DOCUMENT TEXT -
--- --- ---

Marriage Counseling – Could it Benefit your Relationship? How do you Know it’s Time for Couples Therapy?
By: admin

In relationships, as in medicine, an ounce of prevention is worth a pound of cure. The average couple waits six years after problems begin before seeking couples counseling. Six years. Imagine waiting six years to go to a doctor after discovering a lump in your breast or experiencing severe recurring headaches!

The consequences of neglecting your health are obvious and often dire. The same is true for your marriage. This article explains what marriage counseling is, when you should seek it, and how to choose a therapist.

What is Marriage Counseling?

Marriage counseling is a form of talk therapy that focuses on the relationship between two people as the “client”. While the feelings, needs and concerns of each person are discussed and taken into account, the relationship is viewed as the primary focus of the
counseling.

Couples therapists are specially trained to work with couples and deal with the complexities of marriage and relationships. Most states regulate and license therapists trained in this specialty. The most frequent title for this specialty is Licensed Clinical
Marriage and Family Therapist, or LCMFT.

Although many therapists, counselors, social workers and psychologists will provide therapy for couples, most are not specially trained and licensed to conduct couples therapy. I’ll talk more about this later.

What are Signs that we may Need Marriage Counseling?

Couples come to our office for a variety of reasons. Some say that they feel like roommates rather than husband and wife. They spend little time together and their sex lives are unsatisfying to one or both of them. They argue more than they enjoy one another and feel they can’t communicate. They want to regain the passion that was once in their relationship.

--- --- ---

THE DATA -
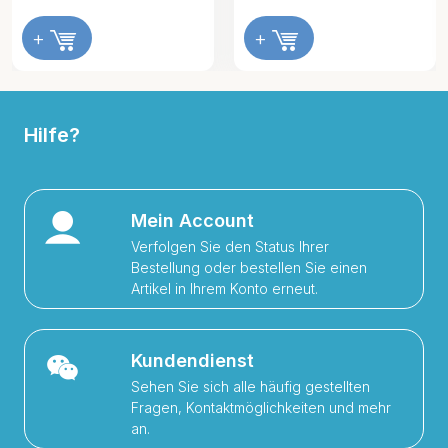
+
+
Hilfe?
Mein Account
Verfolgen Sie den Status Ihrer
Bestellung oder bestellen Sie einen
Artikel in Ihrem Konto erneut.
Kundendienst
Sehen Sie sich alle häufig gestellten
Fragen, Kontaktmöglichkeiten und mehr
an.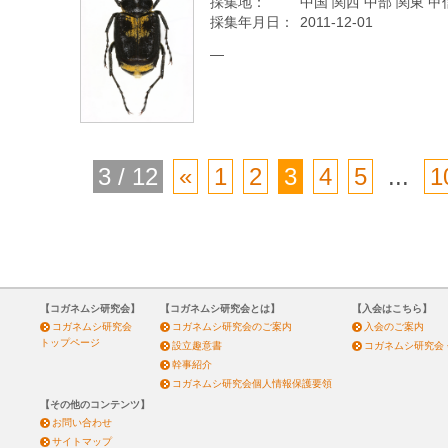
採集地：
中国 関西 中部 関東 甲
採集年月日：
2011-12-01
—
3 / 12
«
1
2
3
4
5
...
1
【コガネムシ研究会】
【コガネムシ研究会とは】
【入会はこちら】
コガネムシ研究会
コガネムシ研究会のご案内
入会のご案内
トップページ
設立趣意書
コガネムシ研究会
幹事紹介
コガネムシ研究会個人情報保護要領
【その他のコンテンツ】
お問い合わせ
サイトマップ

--- --- ---

REQUIRED TASKS -
• 1. Retype the part of the marriage counseling article starting with "Although many therapists, counselors, social" and going on through "in their relationship.".
• 2. Answer these questions using the marriage counseling article:
(a) How many years does the average couple wait after problems begin before seeking couples counseling?
(b) What is the most frequent title for therapists licensed in the couples therapy specialty?
(c) What do some couples say they feel like instead of husband and wife?
• 3. Write the next part of the marriage counseling article, picking up after its last sentence.
The data above come from a source separate from the marriage counseling article.

RESULTS -
• 1.
Although many therapists, counselors, social workers and psychologists will provide therapy for couples, most are not specially trained and licensed to conduct couples therapy. I’ll talk more about this later.

What are Signs that we may Need Marriage Counseling?

Couples come to our office for a variety of reasons. Some say that they feel like roommates rather than husband and wife. They spend little time together and their sex lives are unsatisfying to one or both of them. They argue more than they enjoy one another and feel they can’t communicate. They want to regain the passion that was once in their relationship.

• 2.
(a) Six years.
(b) Licensed Clinical Marriage and Family Therapist, or LCMFT.
(c) Roommates.

• 3.
Sometimes one person has had an affair and the couple want to work through it and remain together. Other times people seek couples counseling because of a specific issue they just can’t seem to resolve on their own, like whose family to visit during the holidays or how to cope together when the children have all moved out of the house.

If you find that the level of respect, trust or intimacy of your relationship is declining or deteriorating, don’t wait for it to just get better on its own.

Certainly if there is active addiction, verbal abuse, or physical abuse, some form of counseling is essential for the health and safety of each person. Sometimes, as with spousal abuse, couples therapy is not appropriate. This is why it is essential to choose a therapist who is specially trained, and who knows when couples therapy is appropriate to pursue and when it is not.

How to Choose a Marriage Counselor?

There are many therapists, social workers, counselors, and psychologists out there. It’s hard to know who is trained to do what. When choosing a Marriage Counselor it is important that they be specifically trained in marriage therapy.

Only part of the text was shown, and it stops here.